Task
Go through the listing below. Copy each line that has the string "pixels".

Material provided
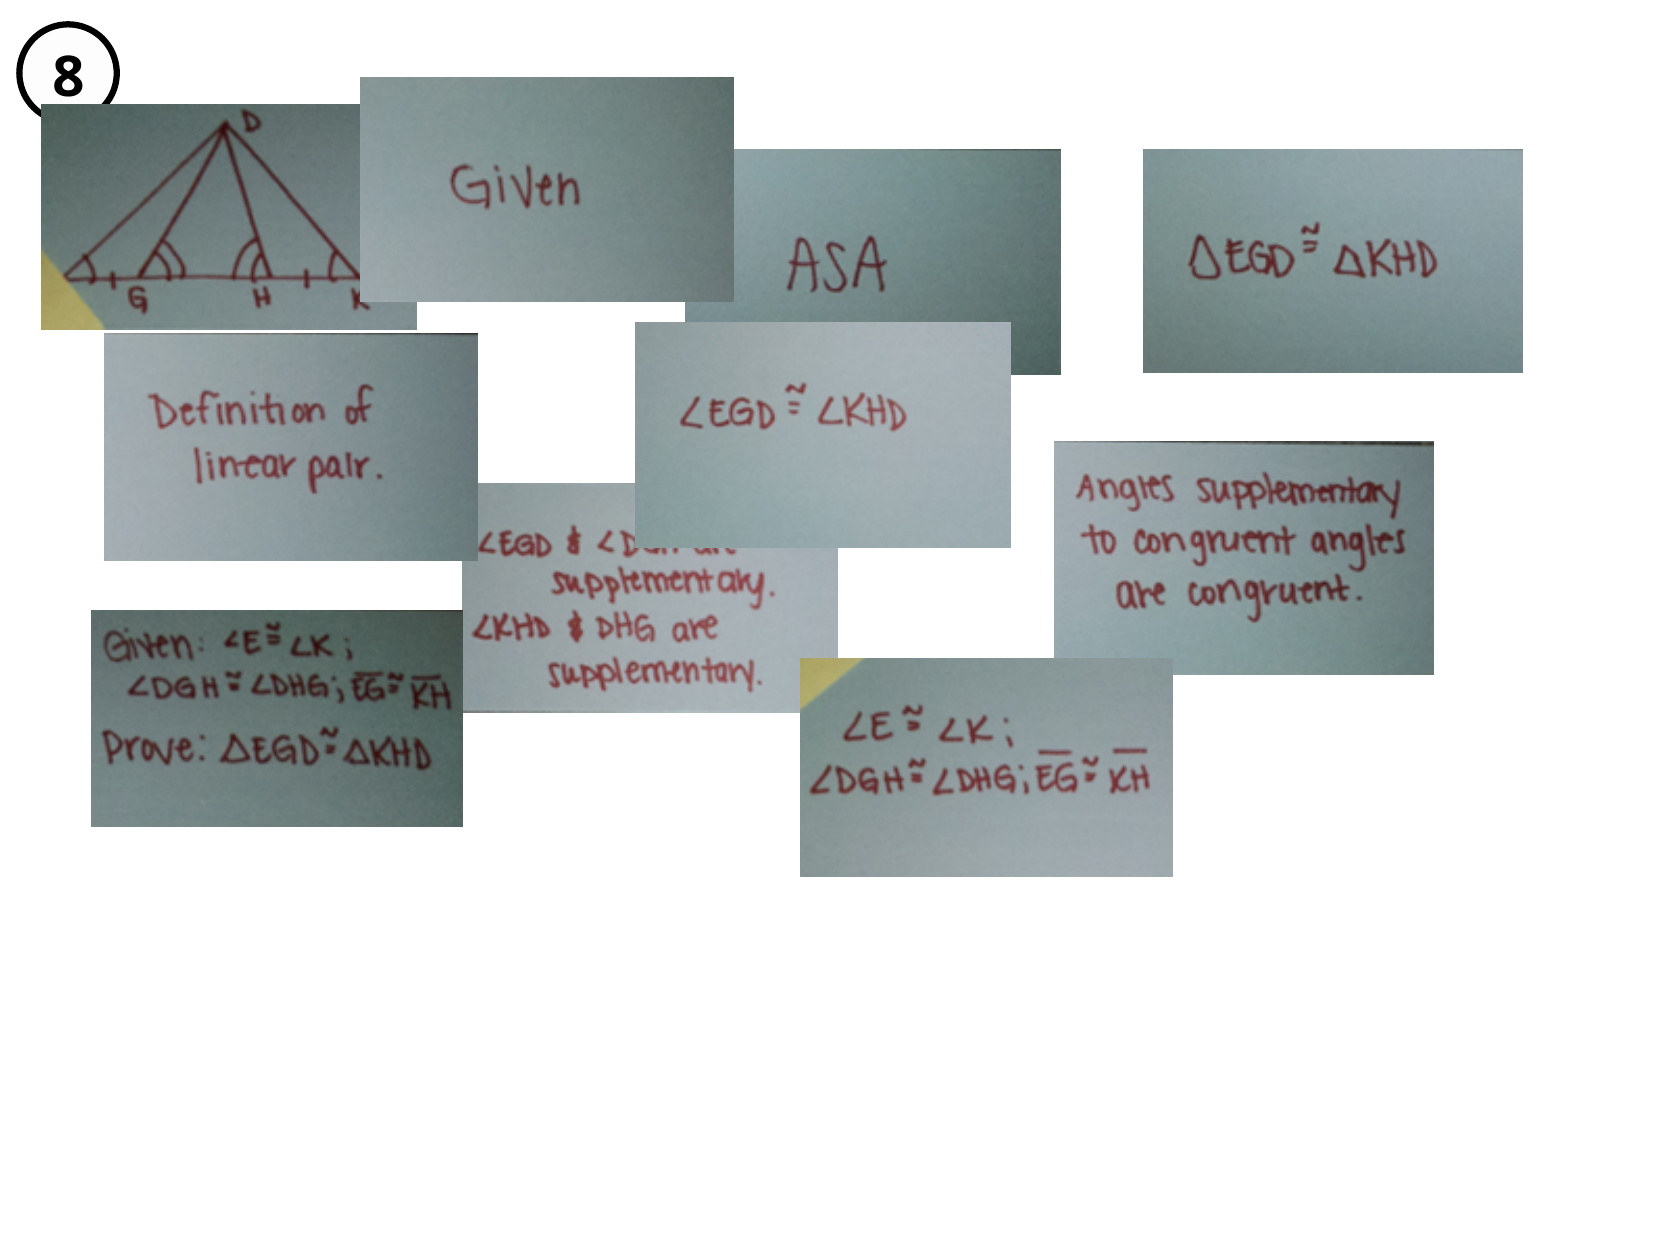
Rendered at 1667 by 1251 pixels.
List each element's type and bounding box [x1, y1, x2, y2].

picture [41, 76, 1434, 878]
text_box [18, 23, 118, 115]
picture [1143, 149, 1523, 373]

...

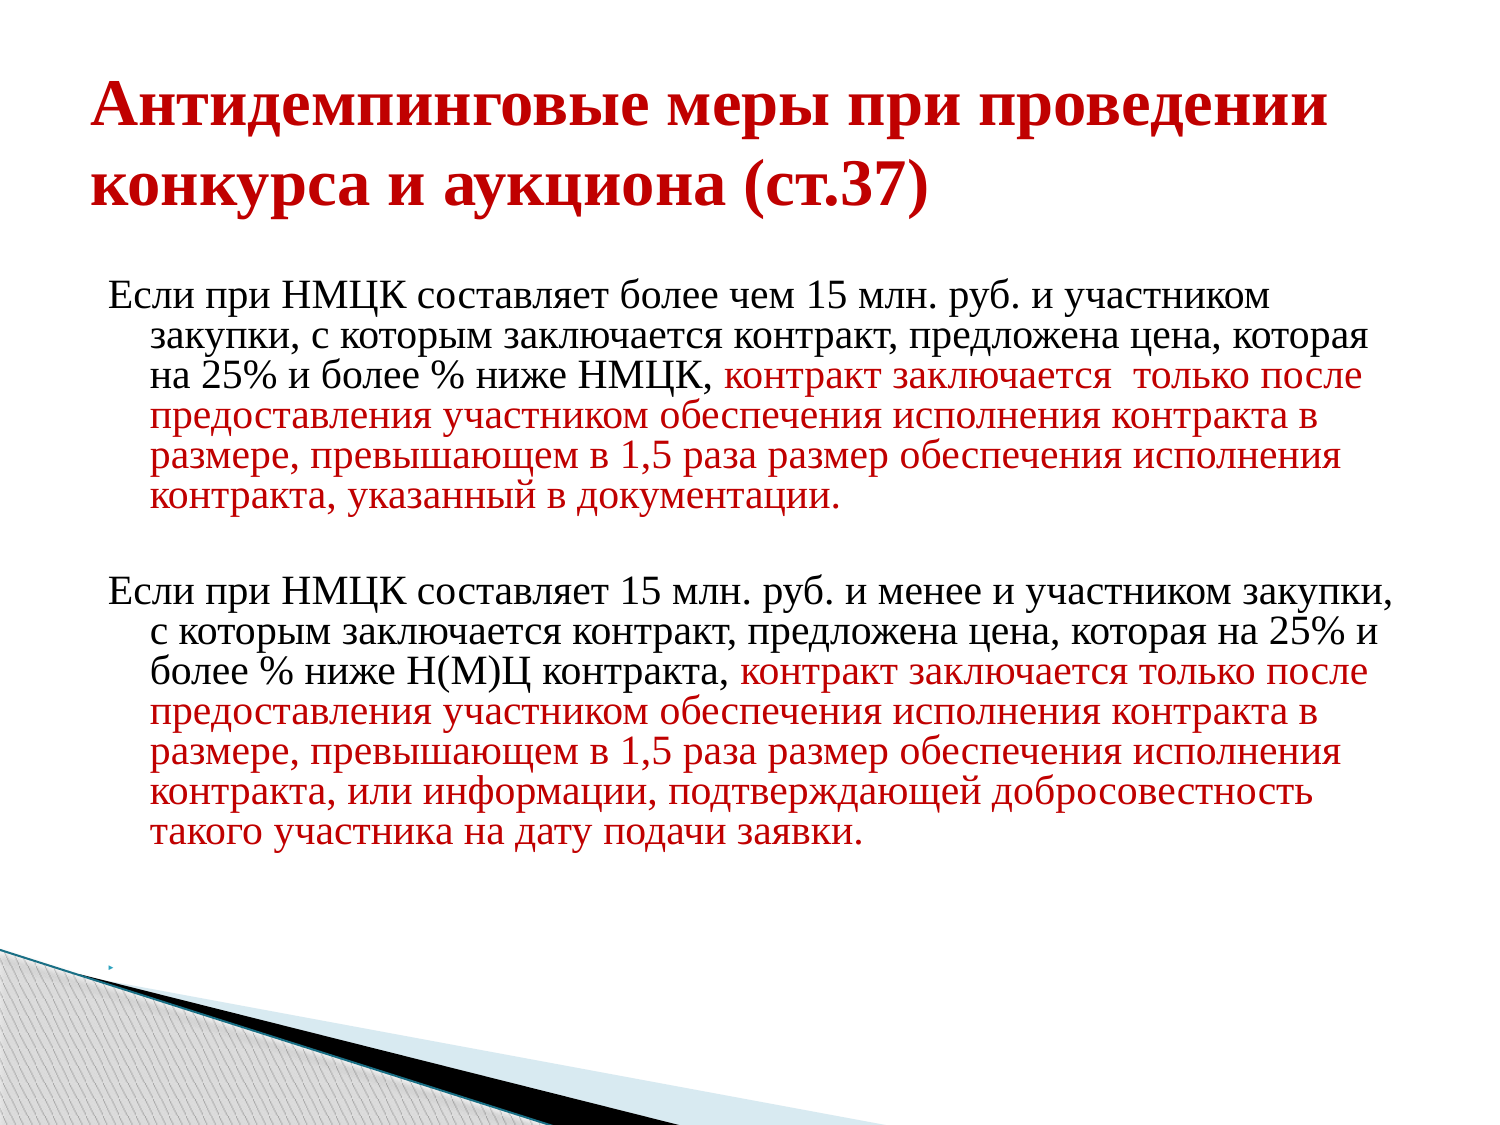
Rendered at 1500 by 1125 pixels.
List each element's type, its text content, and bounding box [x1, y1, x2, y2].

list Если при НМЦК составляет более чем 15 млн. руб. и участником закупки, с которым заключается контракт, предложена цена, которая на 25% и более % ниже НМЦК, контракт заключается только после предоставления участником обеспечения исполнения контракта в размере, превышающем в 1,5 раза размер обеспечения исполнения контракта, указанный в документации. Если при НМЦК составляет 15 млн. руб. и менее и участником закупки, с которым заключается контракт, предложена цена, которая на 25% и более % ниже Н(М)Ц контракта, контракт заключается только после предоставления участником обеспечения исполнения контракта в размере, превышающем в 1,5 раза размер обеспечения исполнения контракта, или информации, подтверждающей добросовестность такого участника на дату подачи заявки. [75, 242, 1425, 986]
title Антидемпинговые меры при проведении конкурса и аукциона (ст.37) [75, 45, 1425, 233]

==

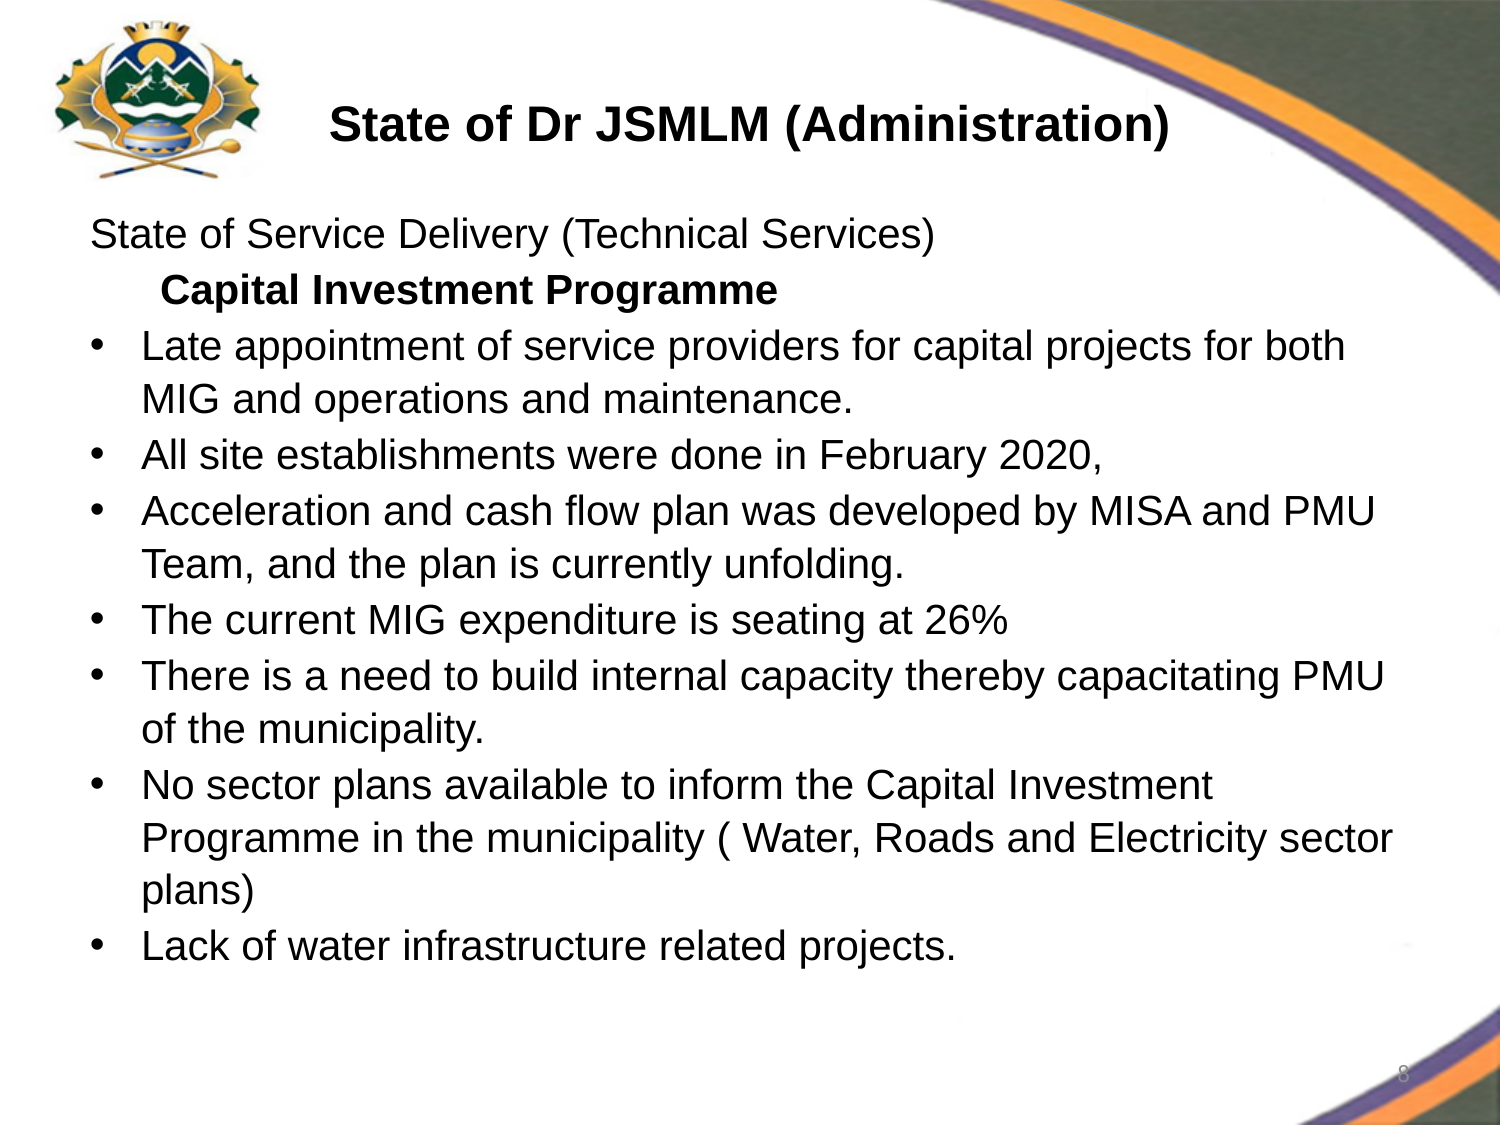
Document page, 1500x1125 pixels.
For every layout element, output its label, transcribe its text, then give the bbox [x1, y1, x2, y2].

Output of the exercise
Rendered at 1667 by 1251 pixels.
Rendered at 1500 by 1125 pixels.
Document page, 1500x1125 pixels.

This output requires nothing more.